We're slowly switching away from parser functions to LUA. Would LUA have the same problem?

this is very old problem. Can some developers add this in their Wishlist. Because almost 6 or 7 years gone for this.

Problem
When we use temples in Wikipedia, can use Devanagari as input. like - https://hi.wikipedia.org/w/index.php?title=विनायक_दामोदर_सावरकर&action=edit

{{death date and age|1966|2|26|1883|5|28}} this can't be worked like this
{{death date and age|१९६६|२|२६|१८८३|५|२८}}

Who would benefit
All Indic Languages will be benefited. Because most of have these Devanagari numbers or similar numbers. And All those Wikipedias in which number system is not 1234567890. Like १२३४५६७८९० or ૧૨૩૪૫૬૭૮૯ or ১২৩৪৫৬৭৮৯০ or ୧୨୩୪୫୬୭୮୯୦ or ੧੨੩੪੫੬੭੮੯੦

Proposed solution
I don't know, but If we can make different template or something for this. All Indiac Languages can use it.

@MarkAHershberger Sir Can you update us? Now this need to solve. Hindi Community Want to use Devanagari Number.

Problem
When we use temples in Wikipedia, can use Devanagari as input. like - https://hi.wikipedia.org/w/index.php?title=विनायक_दामोदर_सावरकर&action=edit

{{death date and age|1966|2|26|1883|5|28}} this can't be worked like this
{{death date and age|१९६६|२|२६|१८८३|५|२८}}

Who would benefit
All Indic Languages will be benefited. Because most of have these Devanagari numbers or similar numbers. And All those Wikipedias in which number system is not 1234567890. Like १२३४५६७८९० or ૧૨૩૪૫૬૭૮૯ or ১২৩৪৫৬৭৮৯০ or ୧୨୩୪୫୬୭୮୯୦ or ੧੨੩੪੫੬੭੮੯੦

Proposed solution
I don't know, but If we can make different template or something for this. All Indiac Languages can use it.

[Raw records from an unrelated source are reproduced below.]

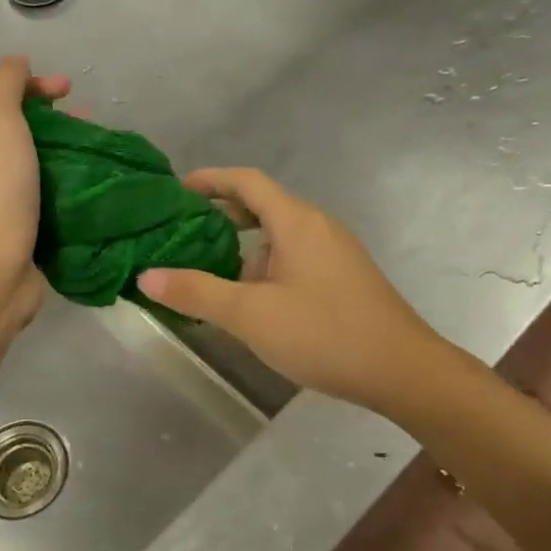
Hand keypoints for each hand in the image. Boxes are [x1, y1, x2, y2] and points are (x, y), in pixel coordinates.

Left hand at [0, 56, 69, 329]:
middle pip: (11, 133)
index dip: (27, 87)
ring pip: (30, 167)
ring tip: (97, 153)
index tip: (68, 90)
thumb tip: (16, 62)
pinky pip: (42, 200)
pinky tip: (90, 186)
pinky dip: (64, 189)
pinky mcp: (14, 235)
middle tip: (88, 123)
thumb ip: (3, 84)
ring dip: (63, 155)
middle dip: (52, 122)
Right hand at [138, 168, 441, 413]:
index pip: (247, 182)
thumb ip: (198, 292)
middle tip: (183, 233)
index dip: (210, 179)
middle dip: (222, 215)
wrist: (403, 371)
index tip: (177, 189)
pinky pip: (295, 259)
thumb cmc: (324, 333)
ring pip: (279, 237)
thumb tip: (147, 275)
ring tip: (209, 274)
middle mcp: (318, 227)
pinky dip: (265, 267)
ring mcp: (336, 253)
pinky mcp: (344, 279)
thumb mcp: (251, 315)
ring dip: (243, 248)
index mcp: (297, 221)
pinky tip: (252, 302)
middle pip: (264, 206)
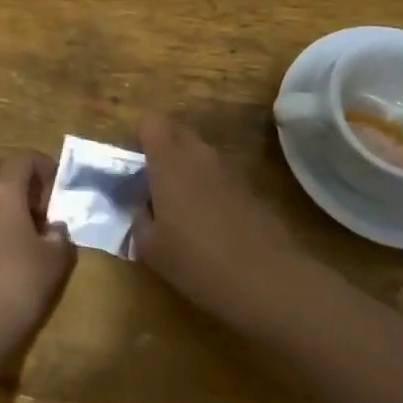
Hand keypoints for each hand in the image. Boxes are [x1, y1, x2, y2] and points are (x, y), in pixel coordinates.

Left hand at [0, 151, 75, 365]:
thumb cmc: (16, 285)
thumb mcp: (55, 261)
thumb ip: (61, 236)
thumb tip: (55, 228)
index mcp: (2, 188)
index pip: (24, 158)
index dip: (46, 167)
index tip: (60, 190)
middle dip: (20, 174)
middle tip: (41, 201)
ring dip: (3, 192)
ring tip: (25, 221)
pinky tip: (8, 242)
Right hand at [131, 113, 312, 335]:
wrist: (268, 279)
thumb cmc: (198, 261)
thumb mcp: (151, 249)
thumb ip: (139, 220)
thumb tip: (142, 208)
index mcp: (169, 160)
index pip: (150, 122)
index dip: (140, 138)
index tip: (134, 166)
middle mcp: (198, 154)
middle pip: (176, 131)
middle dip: (162, 150)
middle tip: (153, 185)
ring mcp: (228, 168)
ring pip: (198, 153)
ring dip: (186, 169)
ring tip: (180, 209)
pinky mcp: (249, 186)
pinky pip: (218, 174)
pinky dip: (209, 187)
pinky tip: (210, 224)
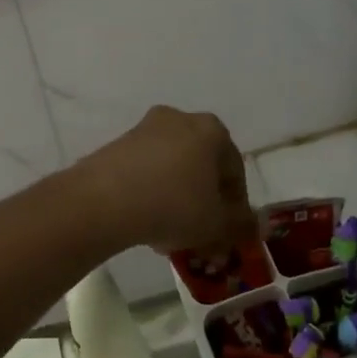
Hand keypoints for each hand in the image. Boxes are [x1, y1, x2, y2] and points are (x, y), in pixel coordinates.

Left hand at [77, 106, 257, 255]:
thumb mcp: (216, 224)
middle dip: (203, 203)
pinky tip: (146, 224)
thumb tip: (252, 228)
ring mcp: (144, 129)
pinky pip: (145, 172)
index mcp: (212, 130)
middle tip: (201, 236)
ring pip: (172, 171)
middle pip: (201, 168)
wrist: (104, 200)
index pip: (235, 170)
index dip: (236, 206)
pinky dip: (151, 195)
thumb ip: (239, 226)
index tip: (229, 232)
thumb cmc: (174, 205)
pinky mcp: (117, 145)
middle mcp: (180, 120)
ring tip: (171, 237)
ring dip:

You can fix it by replacing every instance of {{{1}}} with {{formatnum:{{{1}}}|R}} in the template (and also for {{{2}}} and {{{3}}}, etc)

Bawolff renamed this task from Add support for non-Arabic number systems to Make #expr accept localized digits in expressions.Oct 28 2017, 1:02 PM

Problem
When we use temples in Wikipedia, can use Devanagari as input. like - https://hi.wikipedia.org/w/index.php?title=विनायक_दामोदर_सावरकर&action=edit

{{death date and age|1966|2|26|1883|5|28}} this can't be worked like this
{{death date and age|१९६६|२|२६|१८८३|५|२८}}

Who would benefit
All Indic Languages will be benefited. Because most of have these Devanagari numbers or similar numbers. And All those Wikipedias in which number system is not 1234567890. Like १२३४५६७८९० or ૧૨૩૪૫૬૭૮૯ or ১২৩৪৫৬৭৮৯০ or ୧୨୩୪୫୬୭୮୯୦ or ੧੨੩੪੫੬੭੮੯੦

Proposed solution
I don't know, but If we can make different template or something for this. All Indiac Languages can use it.

You can fix it by replacing every instance of {{{1}}} with {{formatnum:{{{1}}}|R}} in the template (and also for {{{2}}} and {{{3}}}, etc)

Yes, it is possible but for importing or updateing many templates from en.wikipedia its so difficult and boring.